リスク管理面では、今年10月に石炭火力発電向けプロジェクトへの融資残高の削減目標を公表しましたが、2030年度に2019年度対比で残高を50パーセント削減、2040年度を目処にゼロとします。さらに、開示に関してシナリオ分析に基づき、移行リスクと物理的リスクが与信ポートフォリオに与える中長期的な影響を公表しました。

社会分野について、スライドの下段をご覧ください。本邦でのサステナビリティ・ボンド発行に関する知見を活用し、アユタヤ銀行を通じてタイ王国初のサステナビリティ国債発行のアドバイザーとして支援しました。
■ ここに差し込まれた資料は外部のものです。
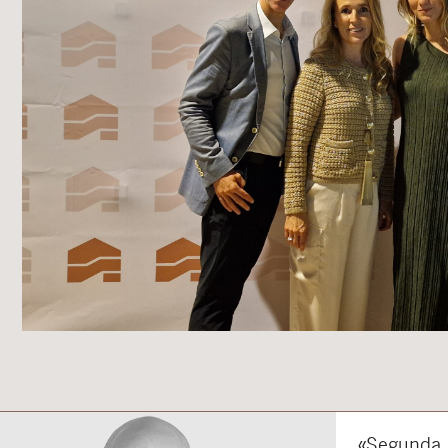
«Segunda o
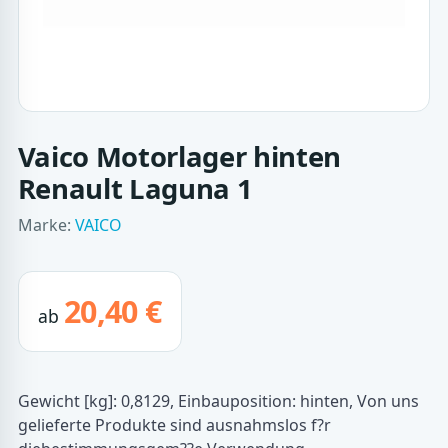
Vaico Motorlager hinten
Renault Laguna 1
Marke:
VAICO
20,40 €
ab
Gewicht [kg]: 0,8129, Einbauposition: hinten, Von uns
gelieferte Produkte sind ausnahmslos f?r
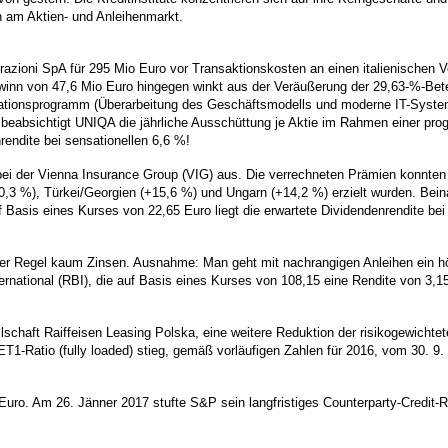
en am Aktien- und Anleihenmarkt.
azioni SpA für 295 Mio Euro vor Transaktionskosten an einen italienischen 
winn von 47,6 Mio Euro hingegen winkt aus der Veräußerung der 29,63-%-Bet
novationsprogramm (Überarbeitung des Geschäftsmodells und moderne IT-Syste
 beabsichtigt UNIQA die jährliche Ausschüttung je Aktie im Rahmen einer pro
rendite bei sensationellen 6,6 %!
 bei der Vienna Insurance Group (VIG) aus. Die verrechneten Prämien konnten
3 %), Türkei/Georgien (+15,6 %) und Ungarn (+14,2 %) erzielt wurden. Beina
 Basis eines Kurses von 22,65 Euro liegt die erwartete Dividendenrendite b
er Regel kaum Zinsen. Ausnahme: Man geht mit nachrangigen Anleihen ein höh
ernational (RBI), die auf Basis eines Kurses von 108,15 eine Rendite von 3,1
ellschaft Raiffeisen Leasing Polska, eine weitere Reduktion der risikogewich
ET1-Ratio (fully loaded) stieg, gemäß vorläufigen Zahlen für 2016, vom 30. 9.
Euro. Am 26. Jänner 2017 stufte S&P sein langfristiges Counterparty-Credit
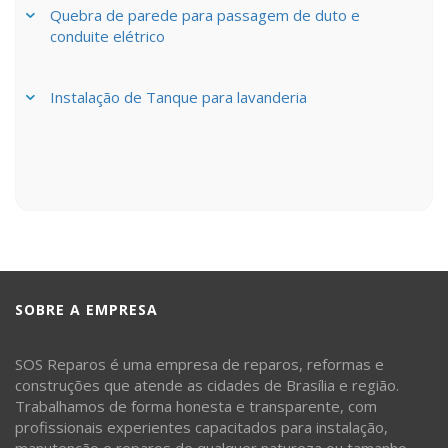
Quebra de parede para passagem de duto e
conduite elétrico
Instalação de Tanque para lavanderia
SOBRE A EMPRESA
SOS Reparos é uma empresa de reparos, reformas e
construções que atende as cidades de Brasília e região.
Trabalhamos de forma honesta e transparente, com
profissionais experientes capacitados para instalação,
manutenção e reparos de qualquer natureza ou tamanho.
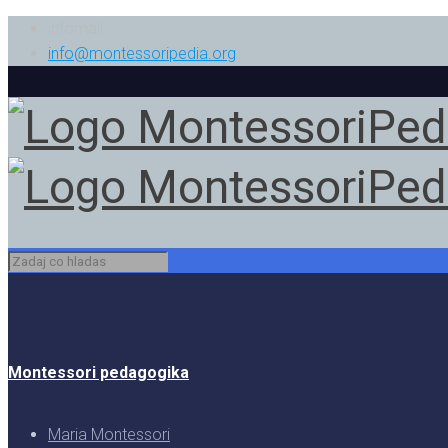
infomail
info@montessoripedia.org
Montessori pedagogika
Maria Montessori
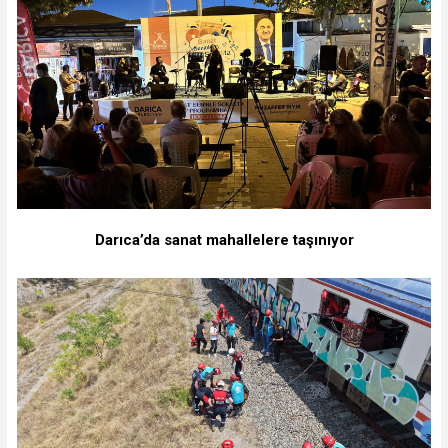
Darıca’da sanat mahallelere taşınıyor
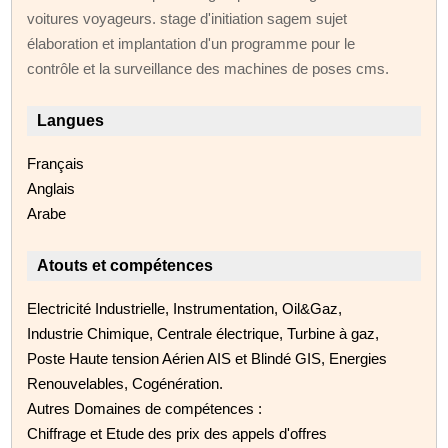
voitures voyageurs. stage d'initiation sagem sujet
élaboration et implantation d'un programme pour le
contrôle et la surveillance des machines de poses cms.
Langues
Français
Anglais
Arabe
Atouts et compétences
Electricité Industrielle, Instrumentation, Oil&Gaz,
Industrie Chimique, Centrale électrique, Turbine à gaz,
Poste Haute tension Aérien AIS et Blindé GIS, Energies
Renouvelables, Cogénération.
Autres Domaines de compétences :
Chiffrage et Etude des prix des appels d'offres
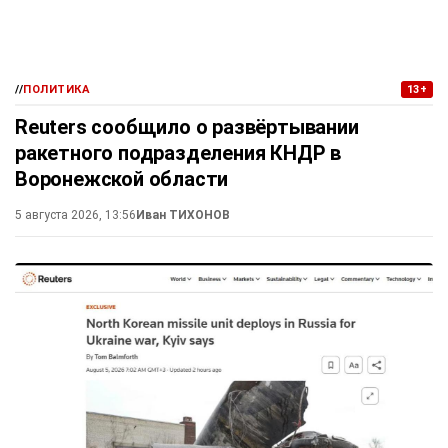
//
ПОЛИТИКА
13+
Reuters сообщило о развёртывании
ракетного подразделения КНДР в
Воронежской области
5 августа 2026, 13:56
Иван ТИХОНОВ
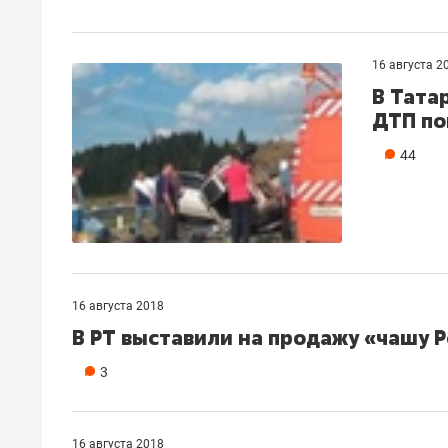
16 августа 2
В Тата
ДТП по
44
16 августа 2018
В РТ выставили на продажу «чашу Р
3
16 августа 2018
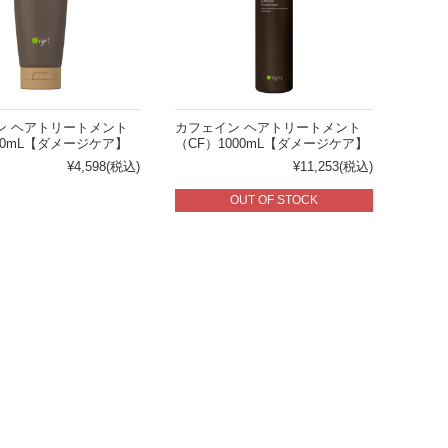
ン ヘアトリートメント
カフェイン ヘアトリートメント
50mL【ダメージケア】
（CF）1000mL【ダメージケア】
敏感肌
¥4,598
(税込)
¥11,253
(税込)
OUT OF STOCK
清涼感がほしい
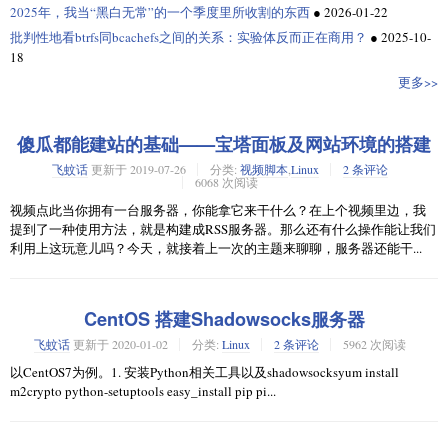
2025年，我当“黑白无常”的一个季度里所收割的东西
●
2026-01-22
批判性地看btrfs同bcachefs之间的关系：实验体反而正在商用？
●
2025-10-
18
更多>>
傻瓜都能建站的基础——宝塔面板及网站环境的搭建
飞蚊话
更新于
2019-07-26
分类:
视频脚本
,
Linux
2 条评论
6068 次阅读
视频点此当你拥有一台服务器，你能拿它来干什么？在上个视频里边，我
提到了一种使用方法，就是构建成RSS服务器。那么还有什么操作能让我们
利用上这玩意儿吗？今天，就接着上一次的主题来聊聊，服务器还能干...
CentOS 搭建Shadowsocks服务器
飞蚊话
更新于
2020-01-02
分类:
Linux
2 条评论
5962 次阅读
以CentOS7为例。1. 安装Python相关工具以及shadowsocksyum install
m2crypto python-setuptools easy_install pip pi...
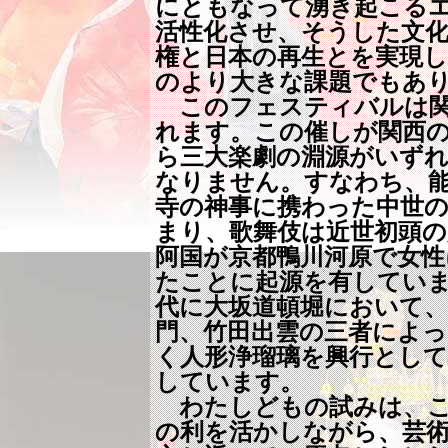
にともなって湧き起こる
活性化させ、そうした文化
権と日本の再生とを実現
のより大きな課題でもあ
このフェスティバルは関
れます。この催しが関西
ら三大楽劇の淵源がいず
なりません。すなわち、
寺の神事に携わった中世の
まり、歌舞伎は近世初頭の慶
阿国が京都鴨川河原で女性
たことに起源を有してい
代に大坂道頓堀において、
門、竹田出雲の三者によっ
く人形浄瑠璃を興行とし
しています。
わたしどもの試みは、こ
の利を活かしながら、芸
また、ASEAN地域ではパートナーバンクとGrabとの協働を通じて、金融包摂やイノベーションの促進、新たな雇用創出など、地域社会の発展に貢献する金融サービスを展開しています。

金融サービスによる貢献が難しい領域では、新たな社会貢献の枠組みを構築し、上期は医療、学生、芸術に対してこの枠組みを通じた支援を実施しました。今後も既存の寄付実績とあわせ、与信費用などを控除した業務純益の約1パーセント程度を寄付等の社会貢献活動に継続的に拠出します。

ガバナンス

34ページはガバナンスです。スライドの左側をご覧ください。環境と社会分野の外部有識者を常設の「社外アドバイザー」として招へいしていますが、加えて今年5月には「チーフ・サステナビリティ・オフィサー」を設置し、サステナビリティ推進のガバナンス体制を強化しました。

サステナブルファイナンスと情報開示の拡充

35ページは、サステナブルファイナンスの進捗とESG情報開示の拡充についてご説明します。サステナブルファイナンスですが、2020年度上期の実績は1兆8,000億円で、特にグリーンボンドやサステナビリティボンドの引き受けが増加しました。

2019年度からの累計では5兆5,000億円となり、2030年度までの目標の20兆円に対しては27パーセントの進捗率となりました。

次に情報開示の拡充です。先月『サステナビリティレポート』を発行しましたが、石炭火力発電向け融資残高の削減目標やTCFD開示の拡充に加えて、人材育成とダイバーシティの開示を拡充しました。

キャピタルアロケーション

資本政策についてご説明しますので、38ページをご覧ください。2020年度上期のキャピタルアロケーションの実績と下期の見通しについてご説明します。なお、ここでは規制最終化ベースのCET1比率の増減を示しています。

上期はコロナ禍での資金繰り支援を優先しつつも比率あるリスクアセット運営に努めたことに加え、保有株式の含み益の増加とリスク計測手法の高度化によるリスクアセット減少により、CET1比率は12.2パーセントと3月末比で0.5パーセント改善しました。

下期はモルガン・スタンレー出資の特例解除の影響に加えて、資金繰り支援による貸出の増加や格下げ等の影響でリスクアセットが増加する可能性がありますが、引き続きリスクリターンを重視した比率あるリスクアセット運営を行っていきます。

株主還元の実績

40ページは株主還元です。株主還元の充実はMUFGの重要な経営課題の1つであり、安定配当を堅持する観点から配当金は期初予想どおり中間期で1株あたり12.5円とし、年間での配当予想は25円を維持します。

なお、自己株式取得については今後の新型コロナウイルスによる業績、資本への影響を慎重に見極めていく必要があるため、5月に続き今回も見送りとします。お客さまの資金繰り支援を優先的に取り決めつつも、リスクアセットコントロールの取り組みを継続し、資本余力の確保に努めていきます。

政策保有株式の削減

41ページは政策保有株式です。スライド右側の表のとおり、2020年度中間期は取得原価ベースで500億円を削減しました。こちらに伴い、460億円の売却益を計上しています。この結果、売却計画開始時からの累積の売却簿価は7,830億円となりました。未売却の売却合意残高も1,360億円あり、今年度までの目標である簿価8,000億円の売却は十分達成できる見通しです。

政策保有株式の売却は、次期中期経営計画においても継続的に取り組む重点課題と認識しています。具体的な目標設定はこれからですが、9月に開催した「Investors Day」でもご説明したとおり、年間の売却額の最低目線は1,000億円と考えており、3年間で3億円をベースに議論を進めています。

私からのご説明は以上ですが、新型コロナウイルスへの対応を通じて大きく変化する、加速する社会の構造変化を乗り越え、いかなる時もお客さまや社会から信頼され続けるMUFGの実現を目指し、挑戦を続けていきます。

投資家のみなさま、格付機関のみなさまにおかれましては、一層のご理解とご支援を賜りますよう引き続きよろしくお願い申し上げます。私からは以上です。ありがとうございました。